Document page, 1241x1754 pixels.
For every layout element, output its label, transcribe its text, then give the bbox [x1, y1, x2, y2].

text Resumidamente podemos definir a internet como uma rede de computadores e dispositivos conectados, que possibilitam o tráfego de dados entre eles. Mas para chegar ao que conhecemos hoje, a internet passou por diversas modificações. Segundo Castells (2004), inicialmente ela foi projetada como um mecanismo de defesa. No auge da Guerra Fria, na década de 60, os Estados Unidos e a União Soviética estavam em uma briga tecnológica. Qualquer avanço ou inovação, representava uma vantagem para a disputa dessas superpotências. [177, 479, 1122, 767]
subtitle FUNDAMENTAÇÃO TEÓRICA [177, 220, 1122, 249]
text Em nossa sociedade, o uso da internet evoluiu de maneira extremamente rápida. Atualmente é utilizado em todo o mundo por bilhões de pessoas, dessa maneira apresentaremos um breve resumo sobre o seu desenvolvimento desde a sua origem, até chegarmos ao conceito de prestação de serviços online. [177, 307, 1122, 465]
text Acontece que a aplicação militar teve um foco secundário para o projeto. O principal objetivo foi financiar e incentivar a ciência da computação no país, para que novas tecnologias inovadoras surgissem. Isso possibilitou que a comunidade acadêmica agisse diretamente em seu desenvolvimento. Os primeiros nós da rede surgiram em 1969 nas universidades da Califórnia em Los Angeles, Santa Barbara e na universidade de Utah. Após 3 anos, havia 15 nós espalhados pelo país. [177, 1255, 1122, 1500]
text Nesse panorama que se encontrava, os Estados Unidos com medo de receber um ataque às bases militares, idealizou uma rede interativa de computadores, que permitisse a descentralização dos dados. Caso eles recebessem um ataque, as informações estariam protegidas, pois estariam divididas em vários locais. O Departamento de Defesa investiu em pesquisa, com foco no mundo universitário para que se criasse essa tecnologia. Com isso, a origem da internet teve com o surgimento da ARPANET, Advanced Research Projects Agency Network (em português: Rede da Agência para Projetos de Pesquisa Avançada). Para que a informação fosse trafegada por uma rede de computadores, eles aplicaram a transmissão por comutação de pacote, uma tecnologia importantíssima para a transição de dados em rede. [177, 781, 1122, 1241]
================================
▶ _Work item_: Each line shown above needs to be transcribed exactly.

▶ _Solution to the problem_:
Document page, 1241x1754 pixels.
For every layout element, output its label, transcribe its text, then give the bbox [x1, y1, x2, y2].

text Resumidamente podemos definir a internet como uma rede de computadores e dispositivos conectados, que possibilitam o tráfego de dados entre eles. Mas para chegar ao que conhecemos hoje, a internet passou por diversas modificações. Segundo Castells (2004), inicialmente ela foi projetada como um mecanismo de defesa. No auge da Guerra Fria, na década de 60, os Estados Unidos e a União Soviética estavam em uma briga tecnológica. Qualquer avanço ou inovação, representava uma vantagem para a disputa dessas superpotências. [177, 479, 1122, 767]
subtitle FUNDAMENTAÇÃO TEÓRICA [177, 220, 1122, 249]
text Em nossa sociedade, o uso da internet evoluiu de maneira extremamente rápida. Atualmente é utilizado em todo o mundo por bilhões de pessoas, dessa maneira apresentaremos um breve resumo sobre o seu desenvolvimento desde a sua origem, até chegarmos ao conceito de prestação de serviços online. [177, 307, 1122, 465]
text Acontece que a aplicação militar teve um foco secundário para o projeto. O principal objetivo foi financiar e incentivar a ciência da computação no país, para que novas tecnologias inovadoras surgissem. Isso possibilitou que a comunidade acadêmica agisse diretamente em seu desenvolvimento. Os primeiros nós da rede surgiram em 1969 nas universidades da Califórnia em Los Angeles, Santa Barbara e na universidade de Utah. Após 3 anos, havia 15 nós espalhados pelo país. [177, 1255, 1122, 1500]
text Nesse panorama que se encontrava, os Estados Unidos com medo de receber um ataque às bases militares, idealizou uma rede interativa de computadores, que permitisse a descentralização dos dados. Caso eles recebessem um ataque, as informações estariam protegidas, pois estariam divididas em vários locais. O Departamento de Defesa investiu em pesquisa, com foco no mundo universitário para que se criasse essa tecnologia. Com isso, a origem da internet teve com o surgimento da ARPANET, Advanced Research Projects Agency Network (em português: Rede da Agência para Projetos de Pesquisa Avançada). Para que a informação fosse trafegada por uma rede de computadores, eles aplicaram a transmissão por comutação de pacote, uma tecnologia importantíssima para a transição de dados em rede. [177, 781, 1122, 1241]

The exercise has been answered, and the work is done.